Same with retirement risk. As I read the WSJ article, my inner wonk was screaming: We already have a great, efficient, much-loved, fully vested, progressive, guaranteed pension plan. It’s called Social Security. If we want to relegate retirement insecurity to the past, we don’t need new saving schemes and tax incentives. We need to strengthen and expand Social Security.
Trump and the Republicans are anxious to repeal Dodd-Frank financial reform and cut the Consumer Finance Protection Bureau off at the knees. They’re preparing to pass a huge, regressive tax cut that I believe is ultimately designed to generate lasting deficits that will then be cited to justify the cutting of Medicaid, food stamps, Medicare, and Social Security.

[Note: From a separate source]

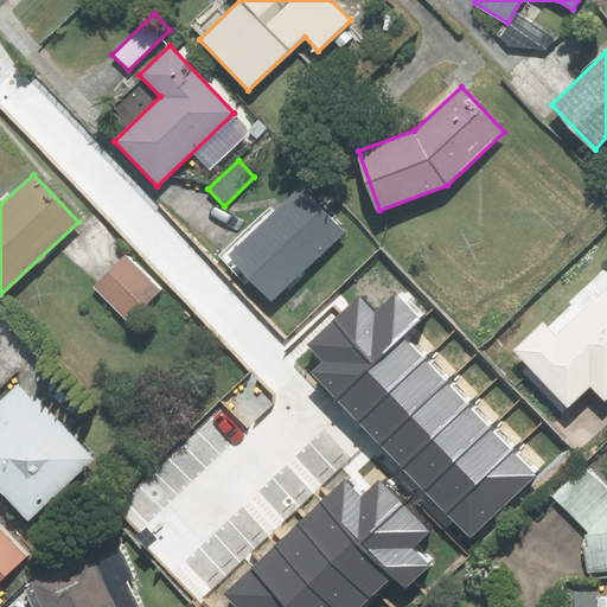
[(272,300),(344,231),(301,186),(274,212),(270,208),(219,255),(244,282),(250,276),(272,300)]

With that, the risk shift will be complete.
What’s remarkable is that this is all happening at a time when even conventional wisdom recognizes that structural economic changes — globalization, technology, inequality, immobility, persistent underemployment, “secular stagnation” (persistently weak demand) — have made economic life tougher for many in the workforce. Such changes would seem to demand a politics that would drive the risk shift in the opposite direction, off the shoulders of households that are increasingly exposed to growing structural risks of displacement and loss, and back onto firms and governments.
- Matt Bruenig notes that exactly the same incentives used as arguments against a basic income apply to the accumulation of passive income through capital ownership. And that reality (combined with the privileged treatment given to capital) makes it obvious how it's possible to pay for a system which provides meaningful supports to everybody.
- Dean Baker points out the futility of trying to pretend that the unpopularity of corporate-driven trade deals is merely an issue of messaging rather than substance.
- Finally, Richard Trumka discusses the dangers of allowing the likes of Donald Trump to pretend to speak for workers even as he uses his power to undermine them. And Ted Hesson reports on the real effects of Republican government - as raises and benefits promised under the Obama administration are being retracted by employers who have concluded they can get away with continuing to exploit their workers.